Speaking of the end of the race, NBC was faced with a delicate and serious situation. As Dale Earnhardt Jr. crossed the finish line to win, Austin Dillon was spun and flipped into the catch fence, immediately stopping to a standstill from 200 mph to 0 mph with parts scattered into the crowd and the racetrack. Not immediately knowing Dillon’s condition as well as those in the stands, Allen, Burton and Letarte took things very serious and cautious in terms of the crash. It wasn’t until Dillon got out of the flipped car that NBC got a little more relaxed but still serious because of the fans. Burton and Letarte did a fantastic job describing how a crash like that, particularly going from 200 mph to 0 mph in an instant, can be the most dangerous crash of all.

Another small detail that shouldn’t go unnoticed.
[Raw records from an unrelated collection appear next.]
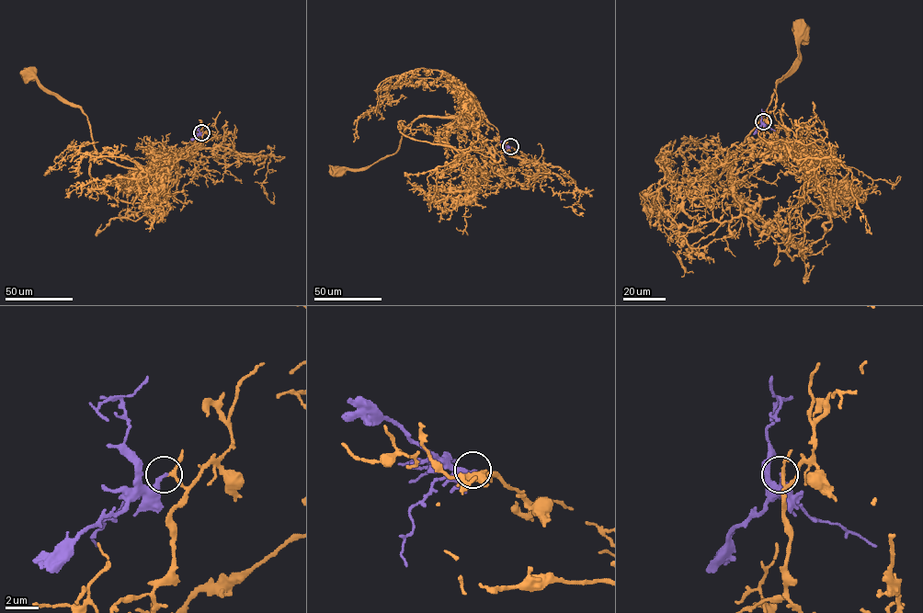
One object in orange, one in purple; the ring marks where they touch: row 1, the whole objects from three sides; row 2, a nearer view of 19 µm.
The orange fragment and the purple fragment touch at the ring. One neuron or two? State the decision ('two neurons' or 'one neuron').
one neuron

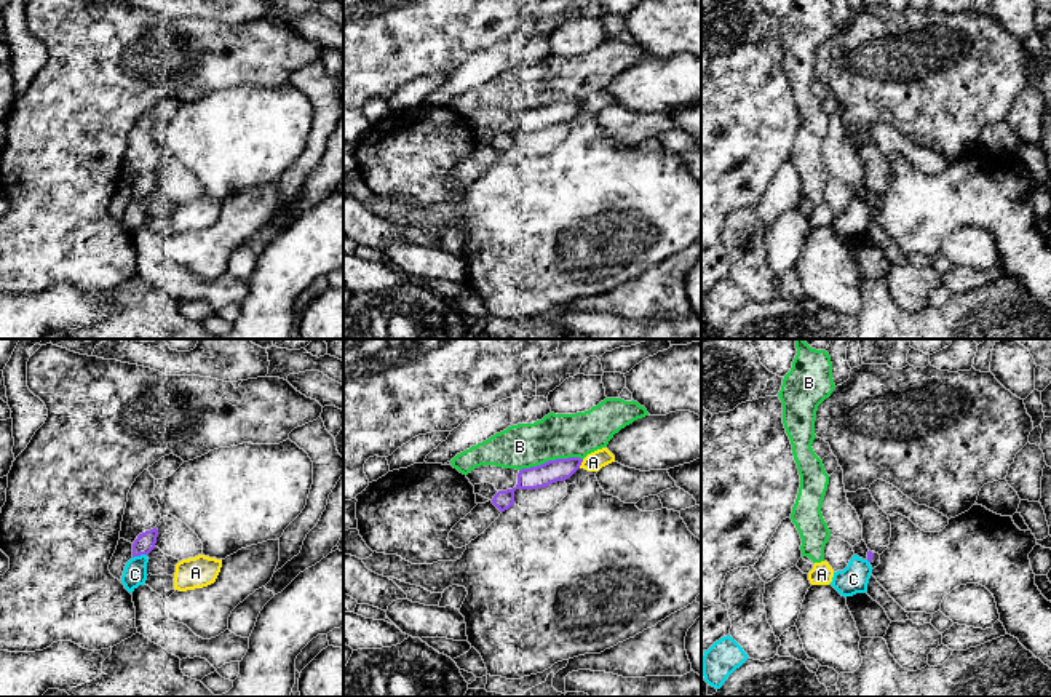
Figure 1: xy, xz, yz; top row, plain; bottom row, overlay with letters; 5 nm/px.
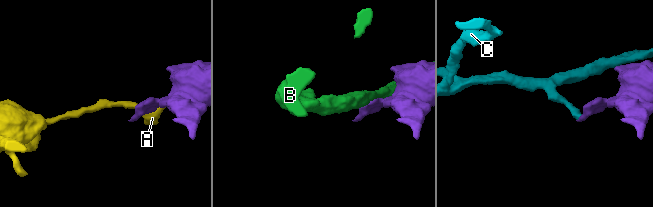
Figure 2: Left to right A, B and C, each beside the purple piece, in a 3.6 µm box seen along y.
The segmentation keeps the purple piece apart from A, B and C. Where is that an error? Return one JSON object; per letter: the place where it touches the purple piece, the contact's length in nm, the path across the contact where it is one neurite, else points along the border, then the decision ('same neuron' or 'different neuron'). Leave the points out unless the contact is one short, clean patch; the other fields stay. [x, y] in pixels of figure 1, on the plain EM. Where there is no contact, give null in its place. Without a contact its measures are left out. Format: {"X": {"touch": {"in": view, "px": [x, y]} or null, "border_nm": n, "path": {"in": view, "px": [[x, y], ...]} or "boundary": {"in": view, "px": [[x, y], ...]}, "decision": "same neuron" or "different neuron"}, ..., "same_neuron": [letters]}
{"A": {"touch": {"in": "xz", "px": [580, 106]}, "border_nm": 50, "decision": "different neuron"}, "B": {"touch": {"in": "xz", "px": [550, 103]}, "border_nm": 320, "decision": "different neuron"}, "C": {"touch": {"in": "xy", "px": [139, 197]}, "border_nm": 80, "boundary": {"in": "xy", "px": [[146, 195], [133, 200]]}, "decision": "different neuron"}, "same_neuron": []}

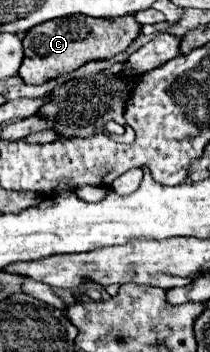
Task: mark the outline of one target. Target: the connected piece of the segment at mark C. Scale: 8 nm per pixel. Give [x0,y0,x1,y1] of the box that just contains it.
[18,16,140,84]

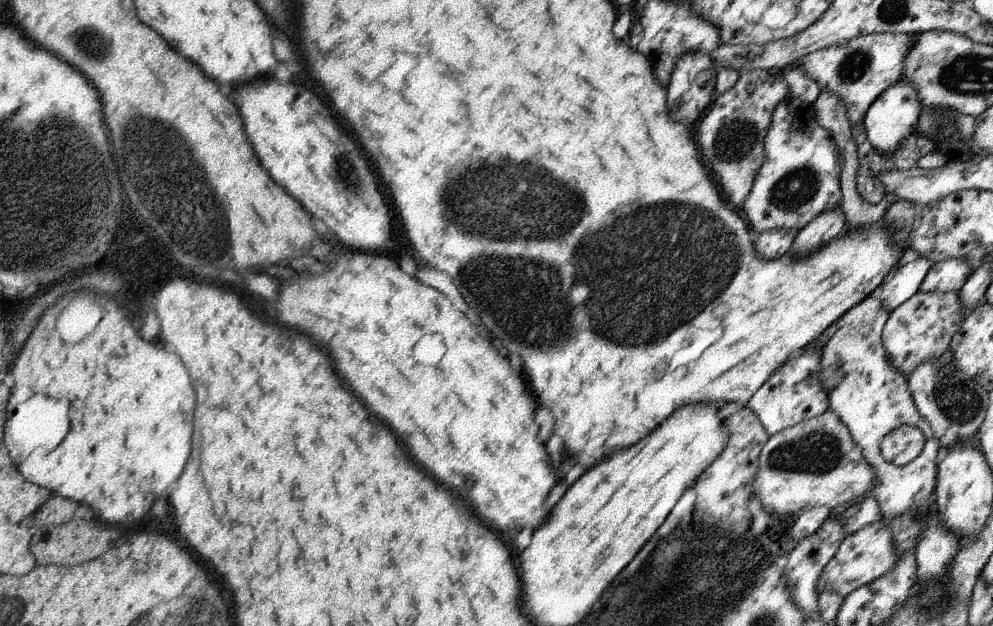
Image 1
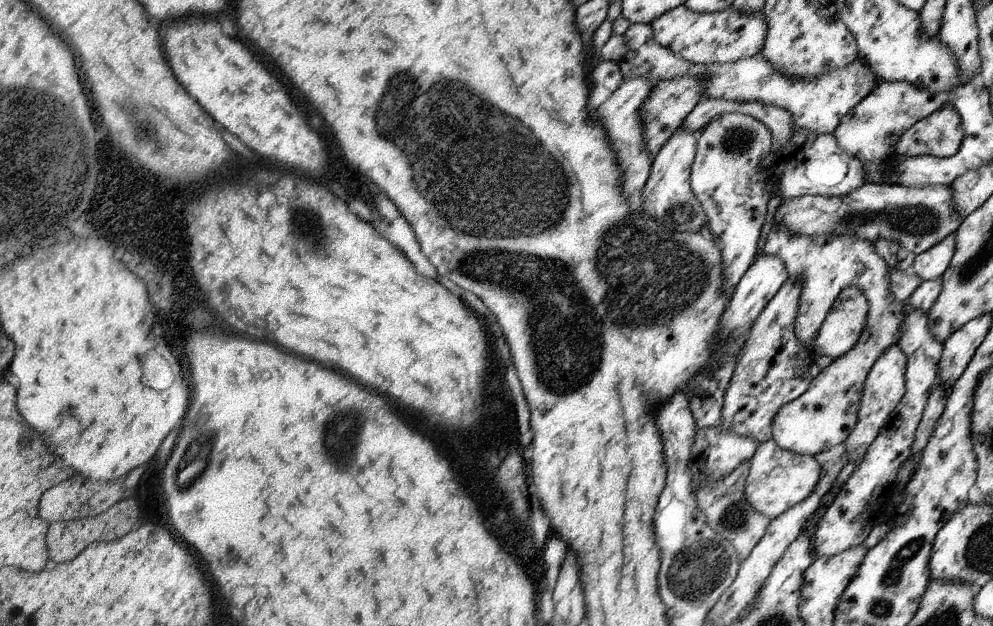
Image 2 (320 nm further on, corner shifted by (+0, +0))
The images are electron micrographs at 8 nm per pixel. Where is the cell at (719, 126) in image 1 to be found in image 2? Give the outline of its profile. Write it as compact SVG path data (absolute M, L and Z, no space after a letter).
M724 113L696 136L696 154L691 168L691 188L708 215L707 229L723 244L723 288L732 292L755 262L758 242L768 214L768 171L761 162L774 146L774 134L763 122L740 113Z

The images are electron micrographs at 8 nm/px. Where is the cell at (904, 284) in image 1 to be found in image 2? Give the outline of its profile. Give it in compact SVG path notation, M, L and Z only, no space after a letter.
M957 230L944 237L944 240L930 247L920 255L915 255L911 271L923 281L941 279L949 268L952 257L955 255Z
NASCAR broadcasts typically like to play the audio of the winning driver as they cross the line because they’re usually happy to win and it’s a great moment. When the cars crossed the line and Dale Jr. saw his friend launch into the fence, he reacted like any normal person would do, with a bunch of expletives and worried about how his friend was instead of celebrating the win. The person in charge of the audio cut off the transmission before Dale Jr. went into the expletives.

As you can tell, I really didn’t have many issues with NBC’s broadcast. I thought it was stellar and it’s something that’s just going to improve on over time. If I had to pick one thing that I noticed that could be worked on, I thought Jeff Burton could’ve spoken up some more because Steve Letarte was at some points of the broadcast, giving analysis from the Crew Chief’s point of view as well as the driver’s point of view, which is supposed to be Burton’s realm. Nothing against Letarte, he definitely knows his stuff so it’s not like he doesn’t know what he’s talking about, but it seems a little strange when he was giving thoughts on what the driver could be thinking when a 20 year NASCAR Sprint Cup veteran is in the booth. It’s a great problem to have.

The important thing NBC did was that they did the little things right and didn’t wrap their coverage around some big new thing to try to bring people in. Instead of relying on a gimmick to win fans over, they went out and focused on getting the fundamentals right. NBC didn’t reinvent the wheel with their NASCAR coverage but they polished the wheel and made it shine brighter than it has been in years. I’m looking forward to seeing what else NBC has to offer in the future with their NASCAR coverage.